** SOURCE RECORDS follows **

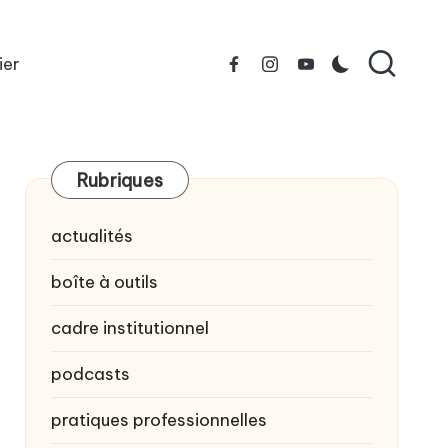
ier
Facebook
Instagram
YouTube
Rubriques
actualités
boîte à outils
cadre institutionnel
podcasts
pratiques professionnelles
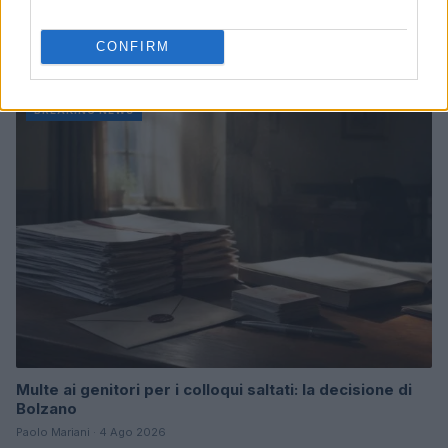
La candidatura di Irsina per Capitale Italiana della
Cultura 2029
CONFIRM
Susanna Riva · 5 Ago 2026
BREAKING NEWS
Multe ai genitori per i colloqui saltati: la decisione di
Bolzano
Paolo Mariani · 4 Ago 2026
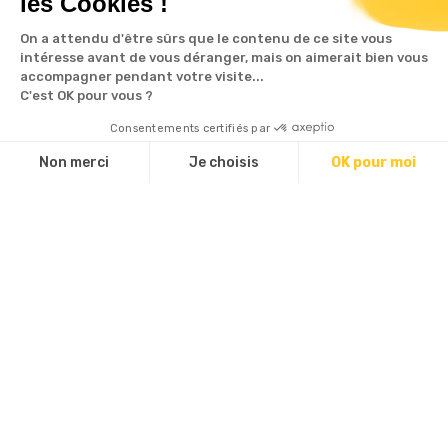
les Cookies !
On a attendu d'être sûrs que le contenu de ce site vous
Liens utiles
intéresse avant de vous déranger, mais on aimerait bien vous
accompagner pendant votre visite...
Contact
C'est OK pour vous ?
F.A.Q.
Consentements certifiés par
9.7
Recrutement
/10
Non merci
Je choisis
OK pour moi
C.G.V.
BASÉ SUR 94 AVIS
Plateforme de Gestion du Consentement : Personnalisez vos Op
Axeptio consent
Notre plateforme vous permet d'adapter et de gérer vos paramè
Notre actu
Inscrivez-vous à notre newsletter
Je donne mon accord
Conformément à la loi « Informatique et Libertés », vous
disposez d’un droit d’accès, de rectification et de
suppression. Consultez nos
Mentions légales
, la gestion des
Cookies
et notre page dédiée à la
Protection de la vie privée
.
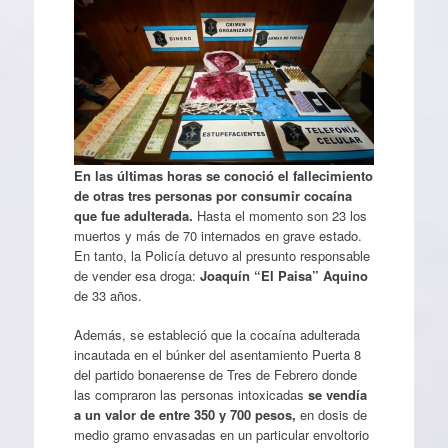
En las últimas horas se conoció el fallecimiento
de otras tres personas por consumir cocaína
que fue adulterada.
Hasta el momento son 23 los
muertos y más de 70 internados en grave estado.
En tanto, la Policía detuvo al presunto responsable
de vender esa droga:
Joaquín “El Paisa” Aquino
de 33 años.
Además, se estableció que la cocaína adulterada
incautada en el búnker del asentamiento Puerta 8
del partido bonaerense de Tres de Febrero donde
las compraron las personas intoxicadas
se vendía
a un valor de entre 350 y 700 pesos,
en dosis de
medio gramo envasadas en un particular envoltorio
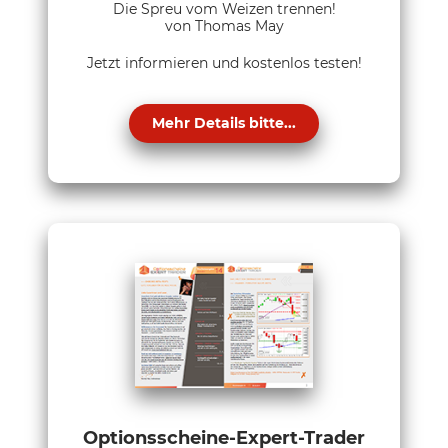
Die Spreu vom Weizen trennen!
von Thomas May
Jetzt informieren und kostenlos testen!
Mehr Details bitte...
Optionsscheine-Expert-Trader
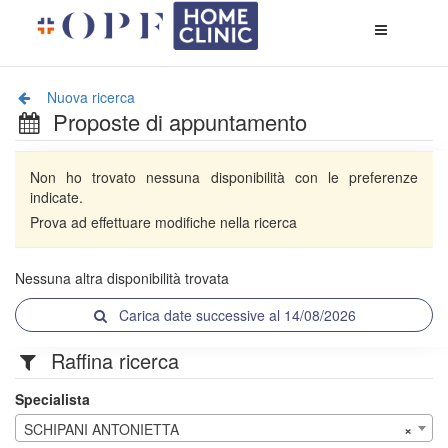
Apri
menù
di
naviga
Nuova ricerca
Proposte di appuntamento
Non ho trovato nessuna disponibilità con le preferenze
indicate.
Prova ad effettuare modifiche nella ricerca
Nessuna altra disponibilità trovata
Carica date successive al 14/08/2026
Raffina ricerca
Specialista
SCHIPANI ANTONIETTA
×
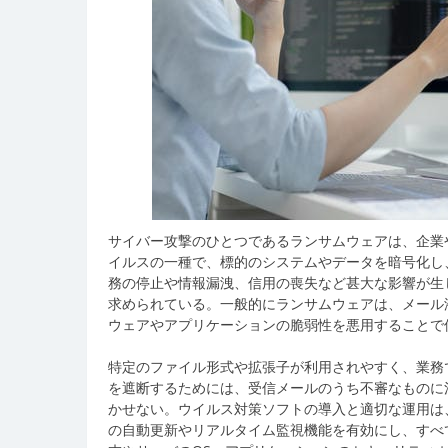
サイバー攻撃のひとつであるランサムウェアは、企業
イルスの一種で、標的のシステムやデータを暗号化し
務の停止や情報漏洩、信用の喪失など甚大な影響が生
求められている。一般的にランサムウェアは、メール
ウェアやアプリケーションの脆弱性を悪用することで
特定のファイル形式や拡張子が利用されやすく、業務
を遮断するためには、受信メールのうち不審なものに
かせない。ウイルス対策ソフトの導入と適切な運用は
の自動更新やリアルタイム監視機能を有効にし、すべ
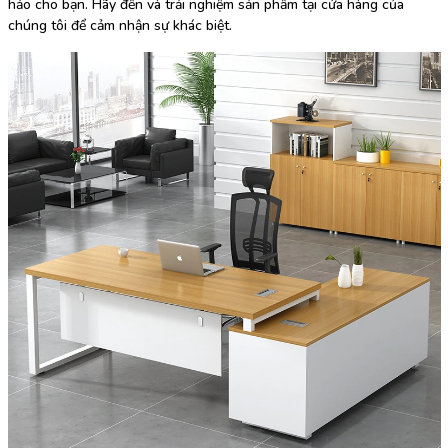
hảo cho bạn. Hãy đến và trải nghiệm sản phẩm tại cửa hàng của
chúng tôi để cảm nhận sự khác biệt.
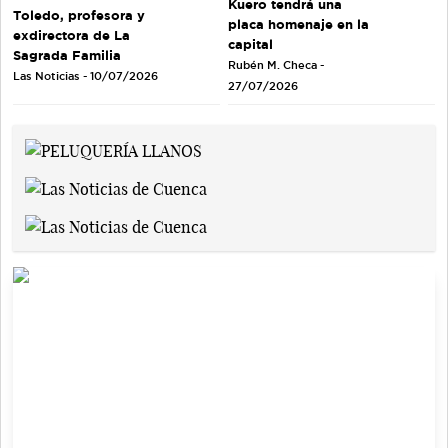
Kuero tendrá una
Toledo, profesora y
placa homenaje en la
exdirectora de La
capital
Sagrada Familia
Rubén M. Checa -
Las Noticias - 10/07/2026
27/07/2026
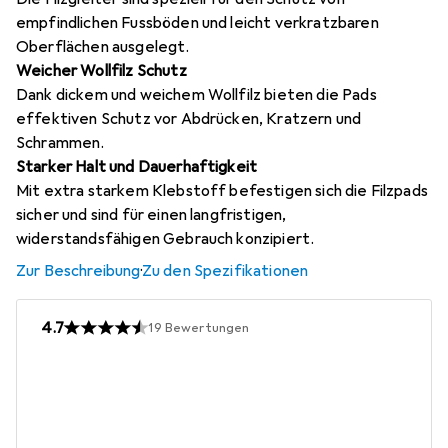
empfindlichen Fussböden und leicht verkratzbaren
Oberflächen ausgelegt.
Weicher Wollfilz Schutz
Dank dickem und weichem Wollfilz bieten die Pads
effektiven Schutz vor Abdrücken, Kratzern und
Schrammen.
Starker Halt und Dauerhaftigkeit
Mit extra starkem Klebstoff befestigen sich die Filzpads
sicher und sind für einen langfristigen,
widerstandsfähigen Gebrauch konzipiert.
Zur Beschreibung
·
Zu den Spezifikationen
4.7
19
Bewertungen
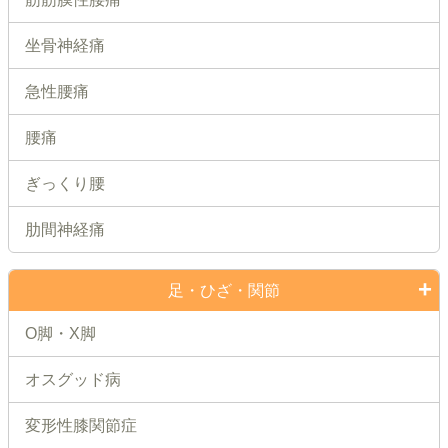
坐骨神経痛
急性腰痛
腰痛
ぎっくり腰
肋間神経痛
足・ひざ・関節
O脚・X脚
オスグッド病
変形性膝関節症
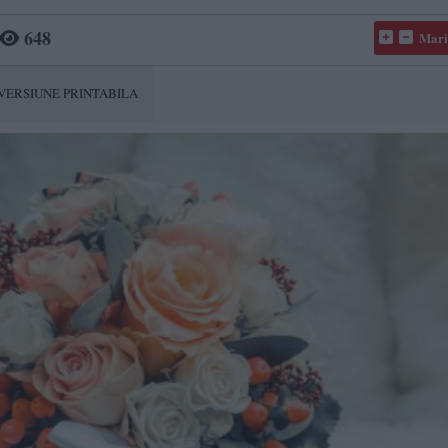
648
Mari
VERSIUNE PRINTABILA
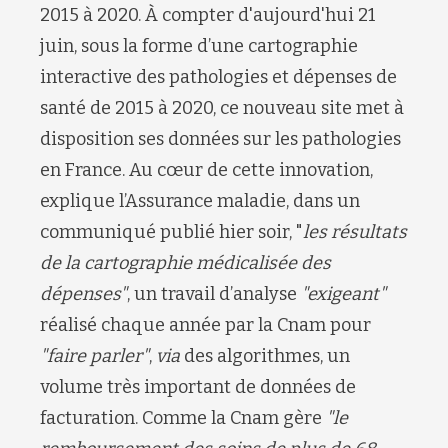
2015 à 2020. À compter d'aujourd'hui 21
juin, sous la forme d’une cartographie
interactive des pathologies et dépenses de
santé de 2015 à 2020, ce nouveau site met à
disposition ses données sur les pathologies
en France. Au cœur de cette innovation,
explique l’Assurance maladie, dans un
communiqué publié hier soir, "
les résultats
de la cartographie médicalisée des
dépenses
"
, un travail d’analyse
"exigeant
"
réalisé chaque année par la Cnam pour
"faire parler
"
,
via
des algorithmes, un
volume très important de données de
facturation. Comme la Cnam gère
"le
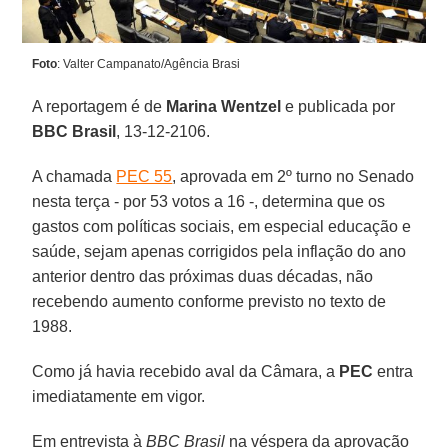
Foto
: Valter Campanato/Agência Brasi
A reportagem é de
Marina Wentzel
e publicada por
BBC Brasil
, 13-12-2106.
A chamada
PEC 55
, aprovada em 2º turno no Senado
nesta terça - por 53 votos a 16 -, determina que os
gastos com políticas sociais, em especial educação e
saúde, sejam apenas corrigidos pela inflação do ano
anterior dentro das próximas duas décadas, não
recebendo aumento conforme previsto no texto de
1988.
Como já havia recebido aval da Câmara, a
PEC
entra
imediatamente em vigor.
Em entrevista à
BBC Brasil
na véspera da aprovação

** End of SOURCE RECORDS **
** SOURCE RECORDS follows **

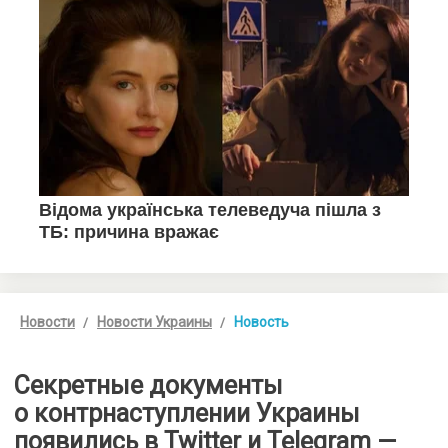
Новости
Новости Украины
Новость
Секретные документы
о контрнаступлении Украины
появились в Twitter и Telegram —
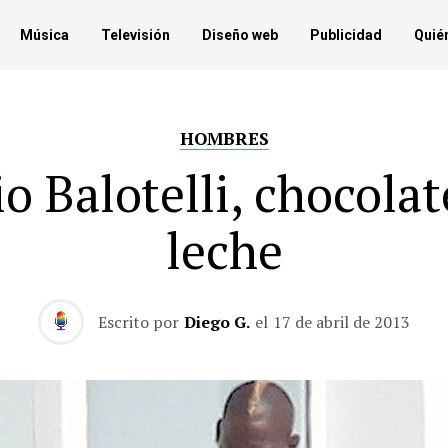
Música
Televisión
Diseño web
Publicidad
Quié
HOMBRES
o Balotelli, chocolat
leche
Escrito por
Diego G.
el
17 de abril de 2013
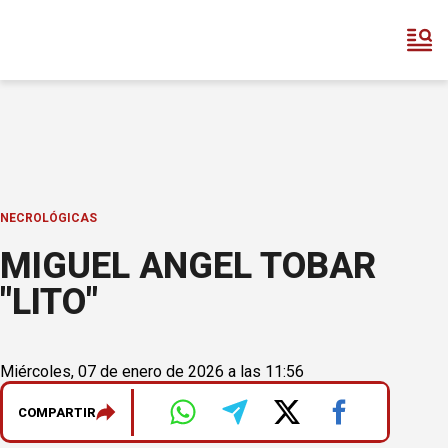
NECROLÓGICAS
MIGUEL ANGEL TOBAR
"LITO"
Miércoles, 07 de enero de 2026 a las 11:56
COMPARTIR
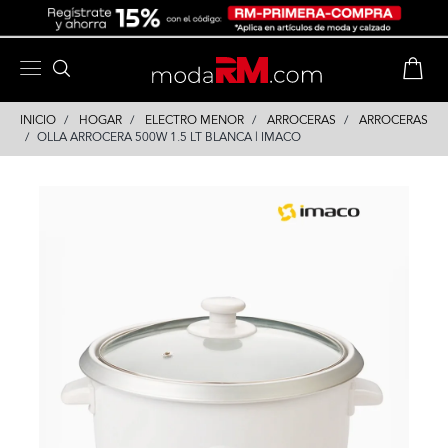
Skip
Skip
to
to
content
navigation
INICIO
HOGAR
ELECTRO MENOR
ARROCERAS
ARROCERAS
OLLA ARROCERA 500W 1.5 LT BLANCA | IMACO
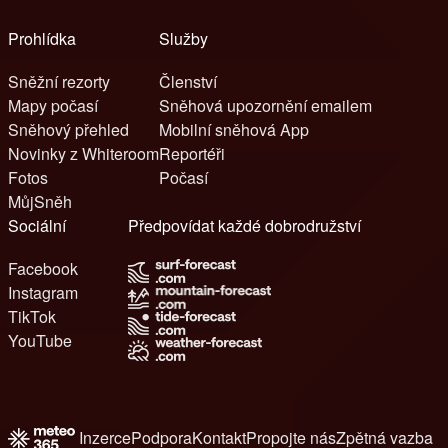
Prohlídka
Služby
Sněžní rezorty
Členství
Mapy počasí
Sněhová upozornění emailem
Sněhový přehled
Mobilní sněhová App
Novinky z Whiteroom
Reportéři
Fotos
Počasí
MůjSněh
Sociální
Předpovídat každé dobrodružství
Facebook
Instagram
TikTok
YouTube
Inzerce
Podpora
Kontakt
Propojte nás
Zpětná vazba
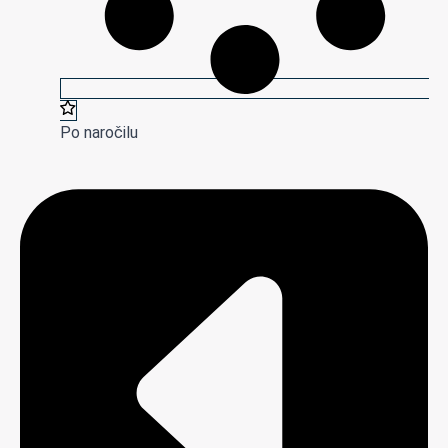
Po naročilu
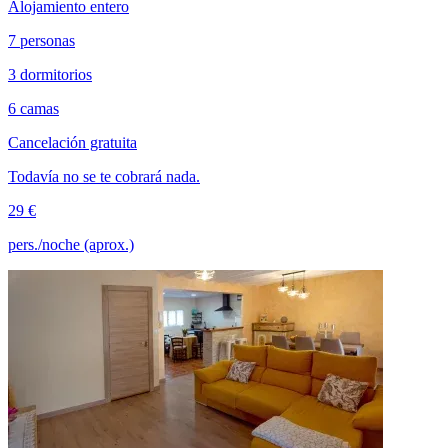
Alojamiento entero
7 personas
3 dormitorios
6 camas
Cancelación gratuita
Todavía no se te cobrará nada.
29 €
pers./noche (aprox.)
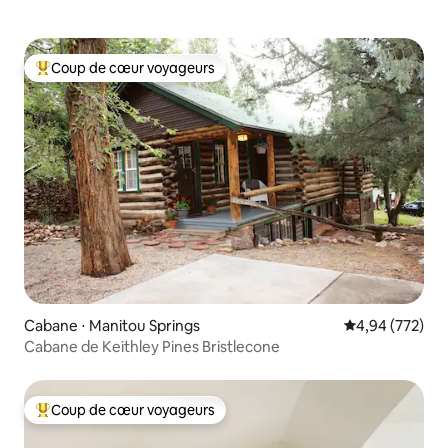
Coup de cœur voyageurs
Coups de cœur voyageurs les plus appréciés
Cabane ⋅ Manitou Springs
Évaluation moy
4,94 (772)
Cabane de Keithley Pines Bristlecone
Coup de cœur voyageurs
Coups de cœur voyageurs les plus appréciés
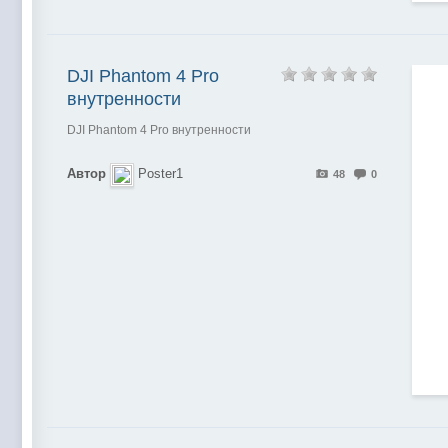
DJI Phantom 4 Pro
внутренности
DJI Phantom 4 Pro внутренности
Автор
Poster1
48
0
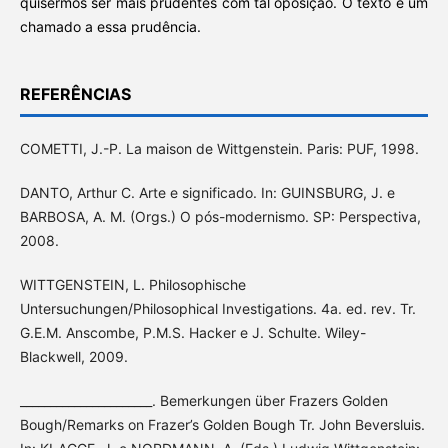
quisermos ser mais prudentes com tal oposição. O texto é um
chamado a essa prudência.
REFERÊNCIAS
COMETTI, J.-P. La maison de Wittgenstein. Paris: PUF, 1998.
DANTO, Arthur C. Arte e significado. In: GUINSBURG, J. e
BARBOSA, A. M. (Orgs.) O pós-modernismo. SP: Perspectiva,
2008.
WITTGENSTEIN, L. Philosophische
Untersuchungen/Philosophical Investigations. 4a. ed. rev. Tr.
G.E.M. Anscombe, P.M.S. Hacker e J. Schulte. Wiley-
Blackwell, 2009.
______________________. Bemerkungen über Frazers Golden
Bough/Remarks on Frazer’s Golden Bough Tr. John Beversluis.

** End of SOURCE RECORDS **

• EXERCISE OBJECTIVE:
Take every line above carrying "Wollfilz" and return it.

• WRITTEN ANSWER:
Weicher Wollfilz Schutz
Dank dickem und weichem Wollfilz bieten die Pads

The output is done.